What about Clojure? It's a lisp and can be used the Scheme way. At the same time, it runs in Java virtual machine and therefore can be controlled directly from Java. That is, your legacy code can be written so that it can be maintained by Java programmers (this is to sell it to "them".)

theBobMcCormick · on Sept 19, 2009

That might work if their concern is deployment of his code. But if their concern is actually maintenance (you know, patches, updates, bug fixes), than I don't see how Clojure, Scala, JPython, etc. would be any more acceptable. The concern is probably having legacy code in a language that nobody else on staff knows how to program in.

cema · on Sept 19, 2009

Correct: they will not be able to program in clojure. But they should be able to interop java with the classes created in clojure. No REPL environment and all code compiled is a requirement for this kind of legacy work, but it can be done easily. (Or "should" be done easily.)

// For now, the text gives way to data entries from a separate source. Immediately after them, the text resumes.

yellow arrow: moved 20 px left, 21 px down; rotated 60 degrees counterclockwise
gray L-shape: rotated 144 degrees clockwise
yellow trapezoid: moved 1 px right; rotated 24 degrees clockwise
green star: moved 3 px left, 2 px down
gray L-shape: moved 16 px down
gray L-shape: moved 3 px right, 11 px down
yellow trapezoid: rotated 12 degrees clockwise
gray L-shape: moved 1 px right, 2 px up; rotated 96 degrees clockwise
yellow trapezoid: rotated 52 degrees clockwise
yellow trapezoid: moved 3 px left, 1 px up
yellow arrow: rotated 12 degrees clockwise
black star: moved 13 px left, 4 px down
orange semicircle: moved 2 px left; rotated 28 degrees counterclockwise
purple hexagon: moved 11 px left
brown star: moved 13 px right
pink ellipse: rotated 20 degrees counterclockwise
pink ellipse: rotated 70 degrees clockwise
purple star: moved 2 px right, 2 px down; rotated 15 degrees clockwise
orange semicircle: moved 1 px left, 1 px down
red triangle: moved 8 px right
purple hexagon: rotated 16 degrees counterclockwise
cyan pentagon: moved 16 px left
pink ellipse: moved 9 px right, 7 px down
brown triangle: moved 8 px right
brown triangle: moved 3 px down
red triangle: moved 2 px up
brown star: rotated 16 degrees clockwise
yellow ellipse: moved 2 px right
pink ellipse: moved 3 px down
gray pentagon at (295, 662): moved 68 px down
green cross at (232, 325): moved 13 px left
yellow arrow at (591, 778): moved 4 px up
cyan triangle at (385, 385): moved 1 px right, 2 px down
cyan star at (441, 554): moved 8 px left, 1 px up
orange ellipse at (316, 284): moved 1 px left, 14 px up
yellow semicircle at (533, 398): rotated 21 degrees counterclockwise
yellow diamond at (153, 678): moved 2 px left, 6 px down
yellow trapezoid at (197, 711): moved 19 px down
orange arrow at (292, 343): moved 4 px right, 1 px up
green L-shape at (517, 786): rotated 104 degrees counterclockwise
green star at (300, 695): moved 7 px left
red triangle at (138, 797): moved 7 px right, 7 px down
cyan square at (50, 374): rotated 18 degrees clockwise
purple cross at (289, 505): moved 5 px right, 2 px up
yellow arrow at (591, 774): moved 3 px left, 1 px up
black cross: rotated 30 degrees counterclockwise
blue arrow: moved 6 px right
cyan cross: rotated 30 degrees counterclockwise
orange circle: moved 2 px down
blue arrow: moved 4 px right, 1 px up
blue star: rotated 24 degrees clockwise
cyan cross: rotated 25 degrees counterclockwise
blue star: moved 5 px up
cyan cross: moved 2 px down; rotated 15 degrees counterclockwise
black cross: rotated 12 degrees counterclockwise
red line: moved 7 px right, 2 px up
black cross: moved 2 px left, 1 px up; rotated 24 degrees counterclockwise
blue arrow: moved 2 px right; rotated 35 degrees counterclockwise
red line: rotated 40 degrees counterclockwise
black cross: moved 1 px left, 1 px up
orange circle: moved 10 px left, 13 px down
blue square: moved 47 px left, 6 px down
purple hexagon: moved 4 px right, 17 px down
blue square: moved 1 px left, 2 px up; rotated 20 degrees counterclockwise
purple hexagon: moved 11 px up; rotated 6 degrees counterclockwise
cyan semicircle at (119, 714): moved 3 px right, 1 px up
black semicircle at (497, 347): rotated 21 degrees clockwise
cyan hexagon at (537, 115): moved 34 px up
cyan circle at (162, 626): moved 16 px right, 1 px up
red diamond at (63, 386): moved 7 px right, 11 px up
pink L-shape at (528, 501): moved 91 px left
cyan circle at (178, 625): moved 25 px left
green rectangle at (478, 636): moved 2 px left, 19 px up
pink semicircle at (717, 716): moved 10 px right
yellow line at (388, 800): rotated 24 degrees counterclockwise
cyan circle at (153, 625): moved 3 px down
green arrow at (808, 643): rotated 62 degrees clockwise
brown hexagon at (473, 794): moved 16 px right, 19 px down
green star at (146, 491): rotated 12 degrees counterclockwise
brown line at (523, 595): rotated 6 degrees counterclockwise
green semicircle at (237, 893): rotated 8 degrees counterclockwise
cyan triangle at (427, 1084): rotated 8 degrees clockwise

a-priori · on Sept 19, 2009

If anyone's interested in a similar project written in Haskell, a few months back I wrote a compiler for C-Minus, which has a similar syntax. It uses Parsec for the front-end and a custom backend that targets a simple virtual machine (this was a school project), so no LLVM unfortunately. An LLVM-based backend wouldn't be cool to add though.

Anyways, I figured someone may find it interesting.

http://github.com/michaelmelanson/cminus-compiler

sketerpot · on Sept 19, 2009

I notice that Haskell has LLVM bindings, and Parsec makes writing parsers remarkably non-painful.

http://augustss.blogspot.com/2009/01/llvm-llvm-low-level-vir...

a-priori · on Sept 19, 2009

Oh, that'll teach me to double-check my posts before I submit them. I meant to say that an LLVM backend wouldn't be hard to add (or, would be cool to add).

Thanks for the link!

liuliu · on Sept 19, 2009

one advantage of bison is that it gets rid of global variables. However, Flex still uses global variables to pass state. Thus, using Flex is damaging the good part of bison (thread-safe).

nostrademons · on Sept 19, 2009

Umm, both flex and bison can be either reentrant or not, and the default for both is "not reentrant". You need to specify '%option reentrant' in your flex scanner, and '%define api.pure' in your bison parser. The signature changes, naturally - yylex takes pointers to yylval and yylloc that it's supposed to fill in. It's not terribly complicated, but the documentation for it sucks.

I've got both my flex lexer and bison parser wrapped in a C++ class, which parses string input, handles all memory management by itself, and hides all the other implementation details from the outside world. I didn't use the built-in C++ wrappers, which suck, but it wasn't hard to throw a few C data structures inside a C++ class and call a few C functions from C++ methods.

cconstantine · on Sept 19, 2009

Do you have a recommendation for a Flex replacement?